The Federal Open Market Committee (FOMC) meets today for a second day of deliberations on the forecast for the U.S. economy. The main focus today will be the likely announcement that the Fed will begin tapering its stimulus efforts by reducing the amount of bonds being purchased monthly from $85 billion to $75 billion. Even with this slight adjustment the Fed will continue their stimulus going into the U.S. economy and interest rates should hold at their current low levels for some time in the future.
With Larry Summers out of the picture to succeed outgoing Fed Chairman Ben Bernanke, Federal Reserve Vice Chairwoman Janet Yellen immediately became the front-runner. Yellen’s supporters are now emboldened more than ever to continue pushing her candidacy even amidst the evident strained relationship between the White House and Senate Democrats that emanated from the Summers candidacy. The strained relationship between the White House and Senate Democrats will not bold well for them in the fiscal battles ahead.
Meanwhile, yesterday the Congressional Budget Office (CBO) released a report that showed the long-term outlook for U.S. debt remains ominous. While CBO reported recent declines in the deficit, from $1.1 trillion to $642 billion, current federal tax and spending policies were unsustainable in the out-years. CBO said, “Unless substantial changes are made to the major health care programs and Social Security, those programs will absorb a much larger share of the economy’s total output in the future than they have in the past.”
If unchanged, the Federal debt held by the public will increase from the current 73 percent to 100 percent of gross domestic product (GDP) from 2013 to 2038. Such high percent of debt-to-GDP sparked the recent European fiscal crisis. While there remains time to act, the changes needed to alter this course for the U.S. “presents lawmakers and the public with difficult choices,” said CBO.

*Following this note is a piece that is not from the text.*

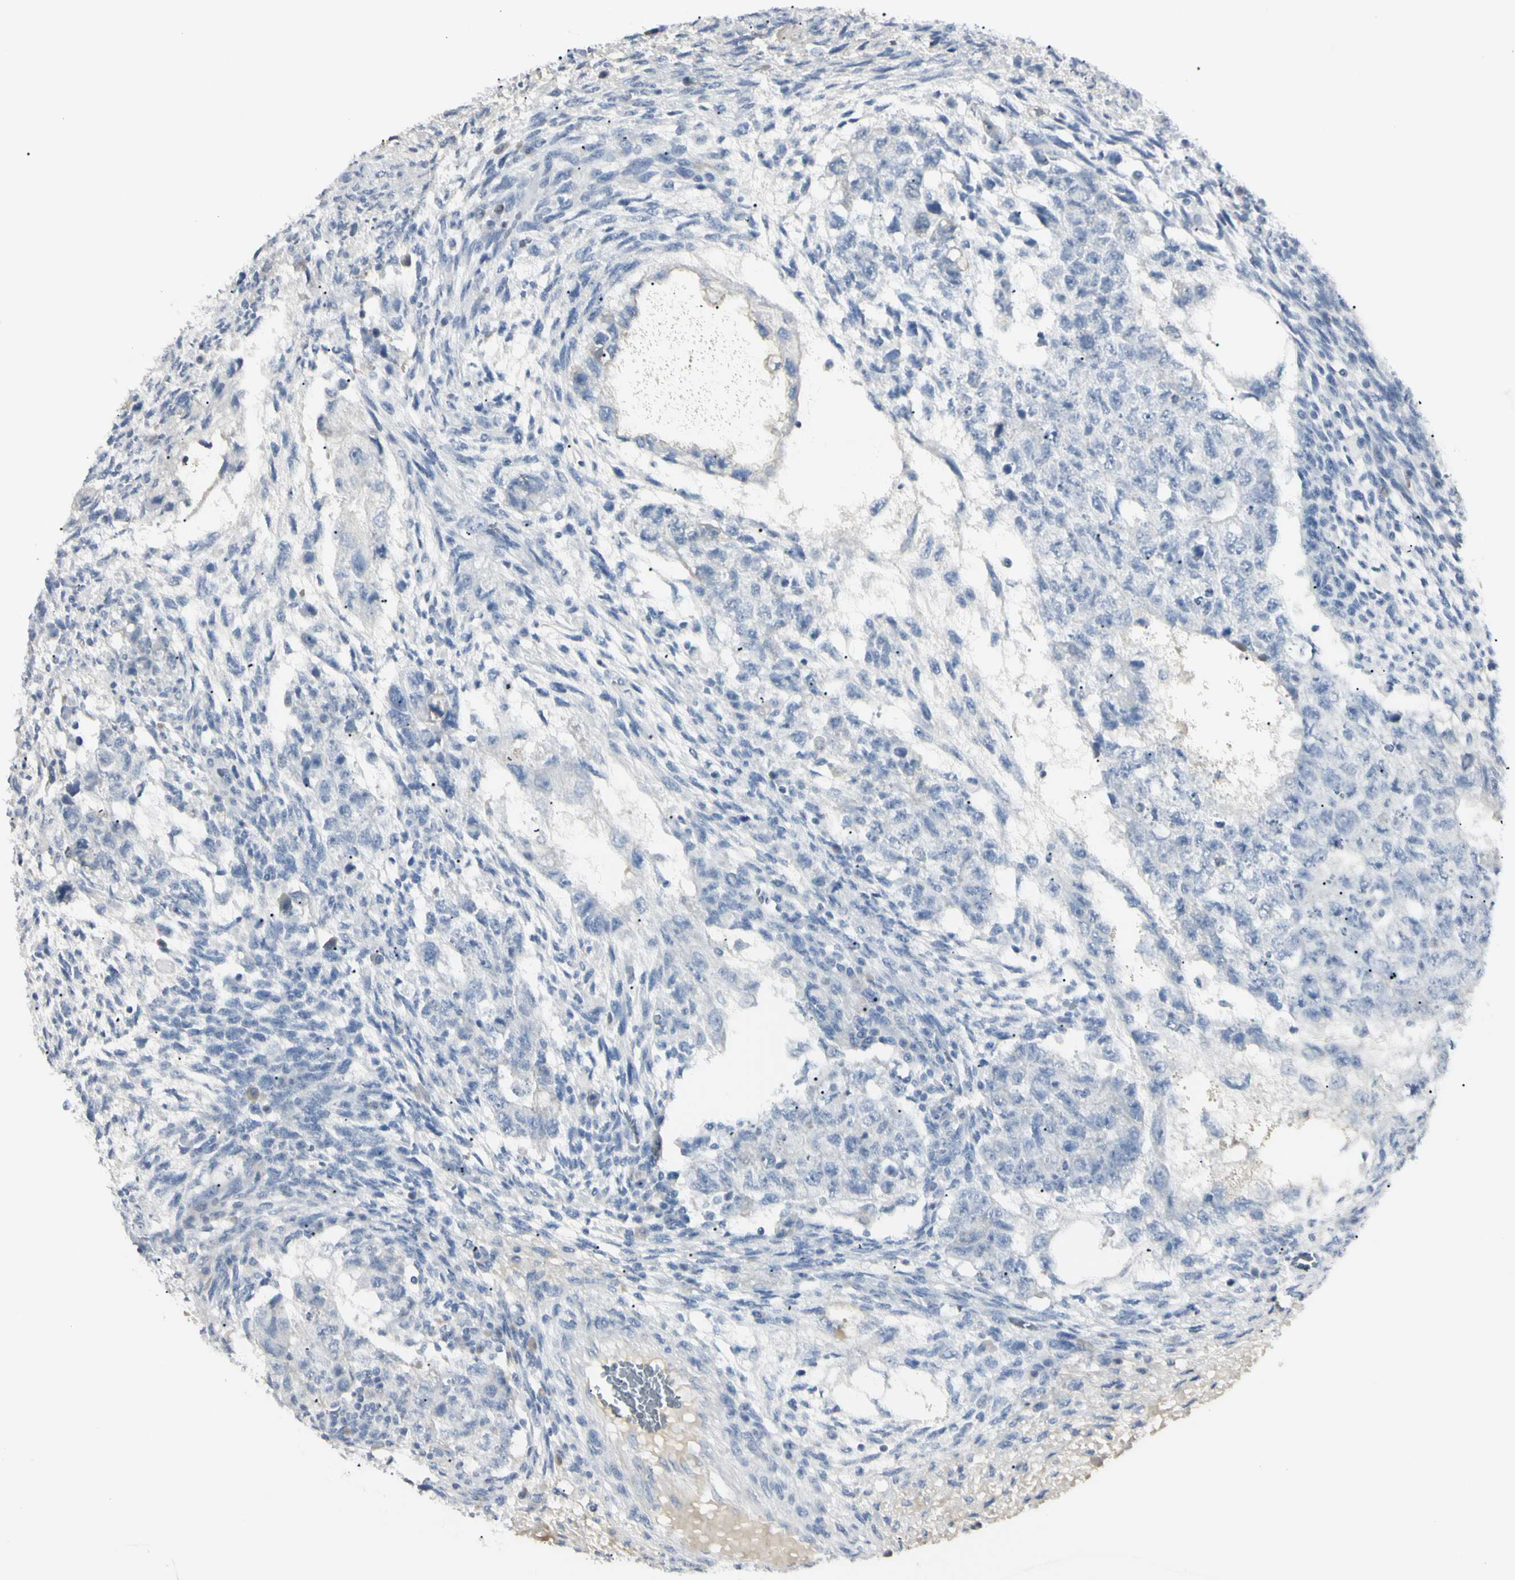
{"staining": {"intensity": "negative", "quantity": "none", "location": "none"}, "tissue": "testis cancer", "cell_type": "Tumor cells", "image_type": "cancer", "snomed": [{"axis": "morphology", "description": "Normal tissue, NOS"}, {"axis": "morphology", "description": "Carcinoma, Embryonal, NOS"}, {"axis": "topography", "description": "Testis"}], "caption": "The image displays no significant expression in tumor cells of testis cancer.", "gene": "PIP", "patient": {"sex": "male", "age": 36}}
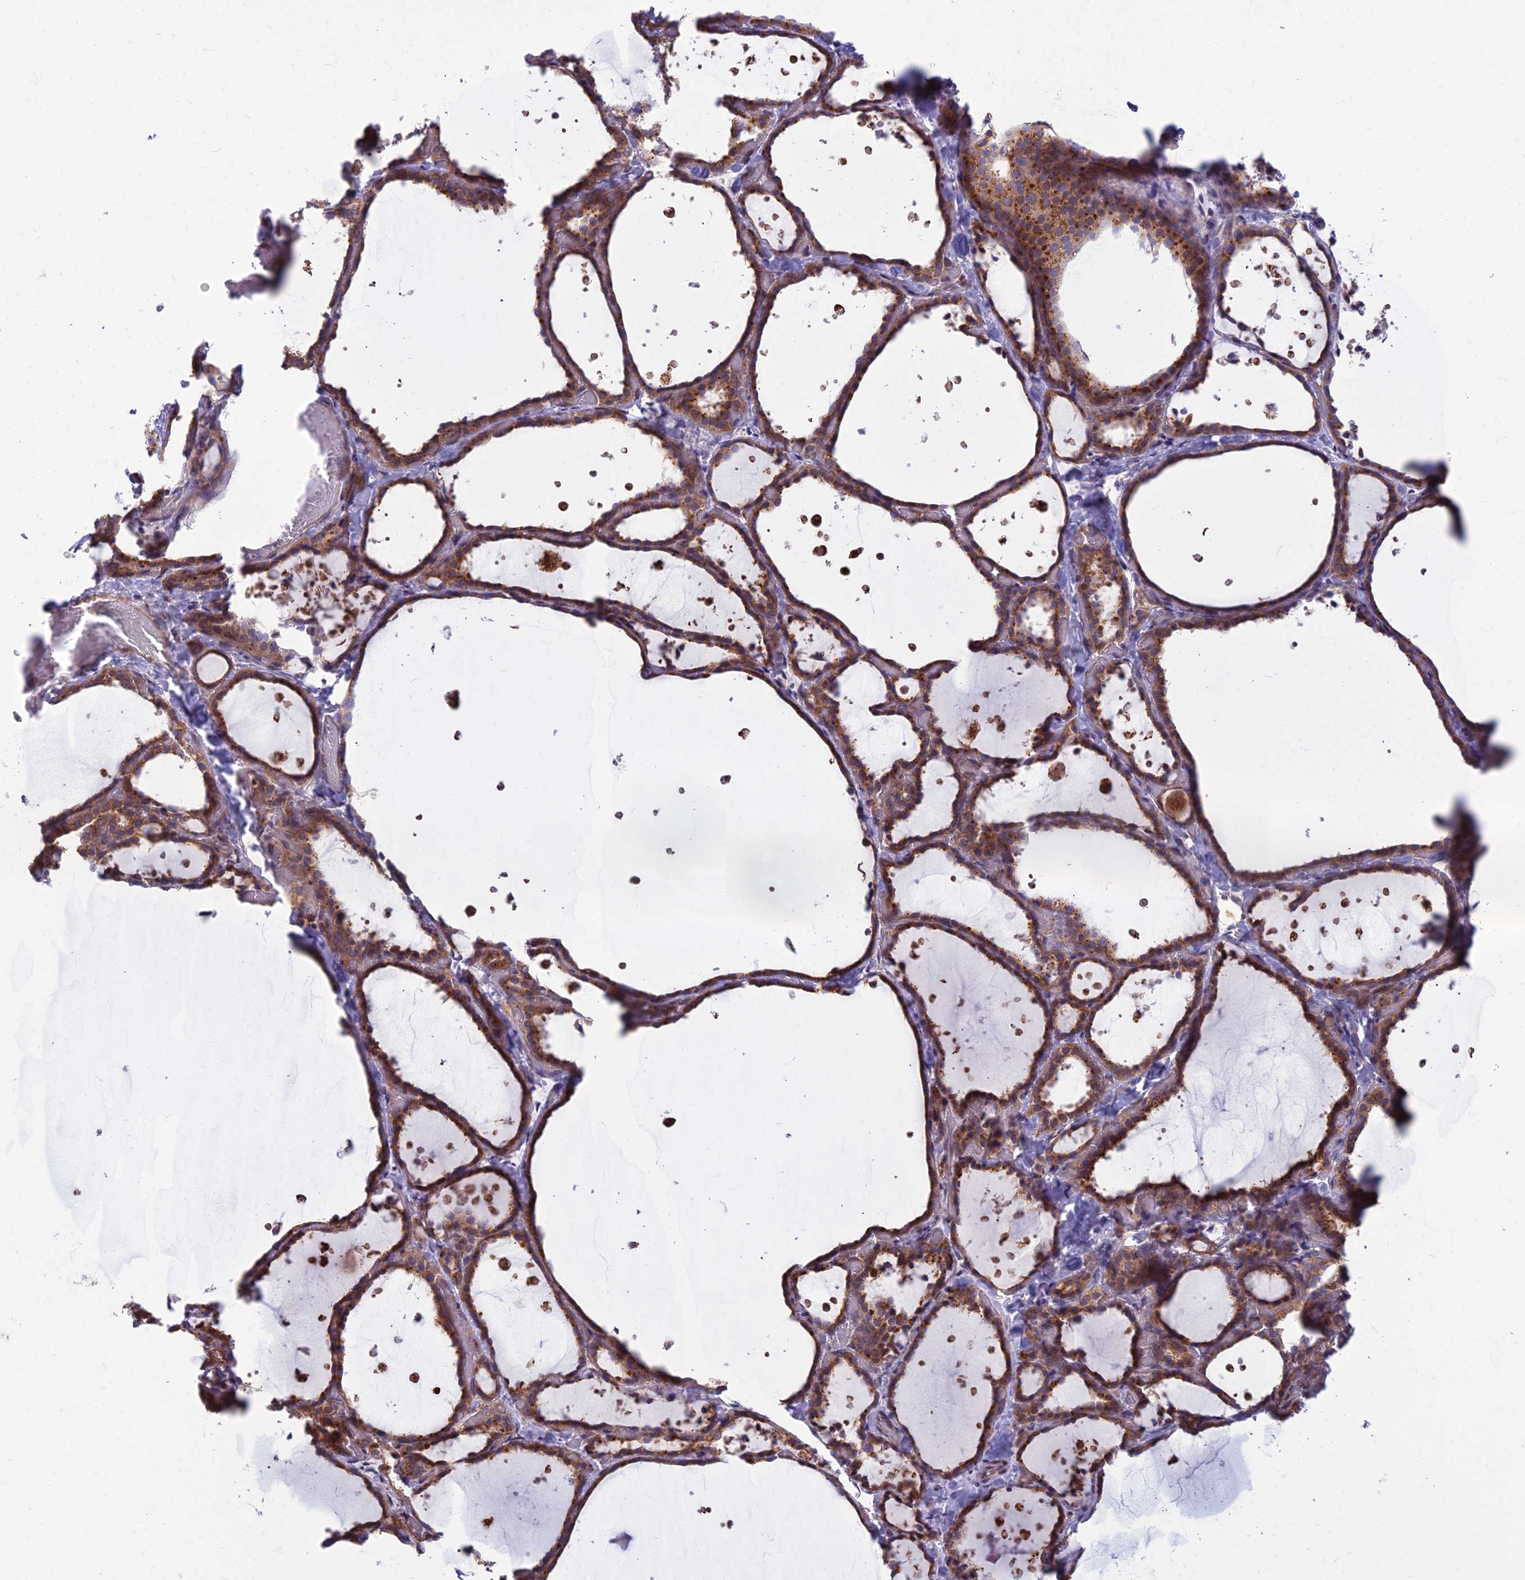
{"staining": {"intensity": "moderate", "quantity": ">75%", "location": "cytoplasmic/membranous"}, "tissue": "thyroid gland", "cell_type": "Glandular cells", "image_type": "normal", "snomed": [{"axis": "morphology", "description": "Normal tissue, NOS"}, {"axis": "topography", "description": "Thyroid gland"}], "caption": "An immunohistochemistry (IHC) image of benign tissue is shown. Protein staining in brown shows moderate cytoplasmic/membranous positivity in thyroid gland within glandular cells. (Stains: DAB (3,3'-diaminobenzidine) in brown, nuclei in blue, Microscopy: brightfield microscopy at high magnification).", "gene": "RPL17", "patient": {"sex": "female", "age": 44}}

In related news, last night Republican leaders decided to bring to the House floor the fiscal year 2014 continuing resolution (CR) that would fund federal government agencies from October 1 to December 15 and withdraw funding for the implementation of the Affordable Care Act (P.L. 111-148). This sets up another big fight with congressional Democrats and will increase the likelihood of a government shutdown after Sept. 30.